We as volunteers at FHI have to first become friends of the kids we interact with so they can express themselves confidently without hesitation and the fear of getting judged.
A typical event day of FHI involves engagement between the kids and the volunteers, through art, music, dance and game based activities. These activities create a very beautiful platform for the children to play and learn simultaneously.
FHI can and does in many ways bridge the gap for these underprivileged children. Building life skills helps the children to develop sound judgment and good habits for life long wellness. But to build life skills is not a task of one day. Life skills provide children with independent and confident thinking, how to socialize and make new friends, how to fight their insecurities and fears and how to take action in situations where they’re alone.

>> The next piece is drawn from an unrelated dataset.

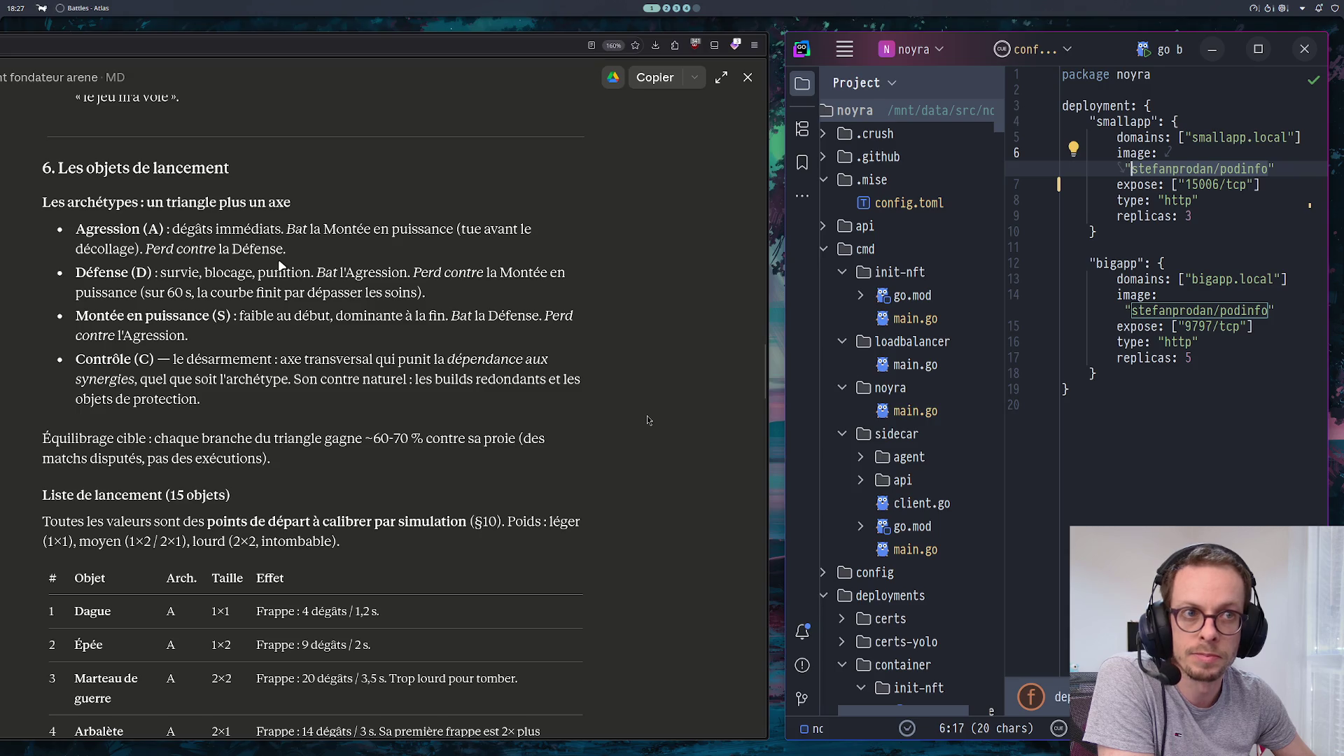
key("super+Up")
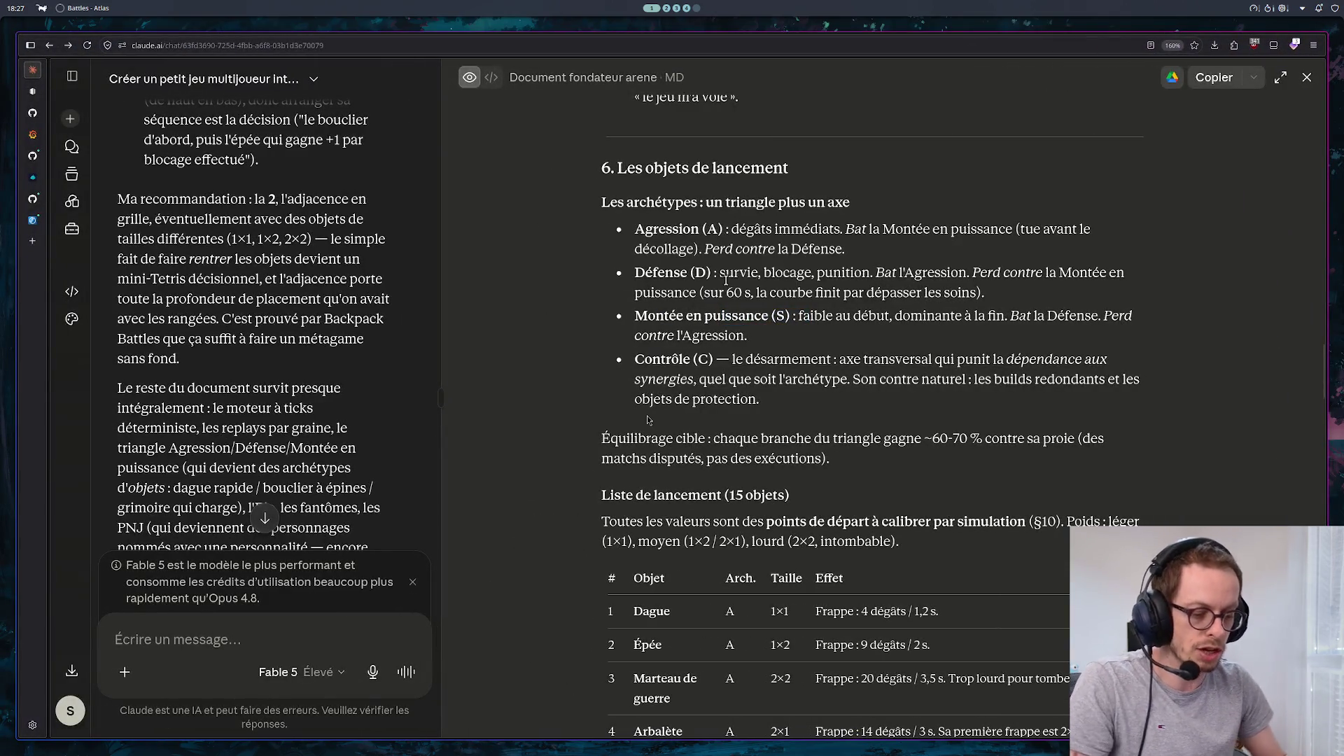
key("super+Down")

But this needs regular and constant attention towards the kids on a more personal level. The engagement needs to be continuous and proactive. With FHI already organising various beneficial programs, it has also designed their life skills education programmes for their children and has given the volunteers the knowledge and freedom on how to deliver such programmes in simple ways in the kids everyday. A reflective discussion should take place with the kids, on a social or attitudinal aspect.
When the child learns self reflection, critical thinking and problem solving skills, they get a voice, feel empowered and can help ownself. FHI is working steadily on that path with giving each child the confidence in himself and make them know how important and unique every single one of them is. Every smile we, as volunteers at FHI, put on our kids’ faces is a step further in making them realize how worthy they are.
FHI makes the children believe in themselves and have an independent voice. FHI’s mission is to create a long-term impact and we are the change -drivers. Nothing can stop a nation’s children from flying higher with equal opportunities if we all join hands and share the same ideals that FHI is built upon.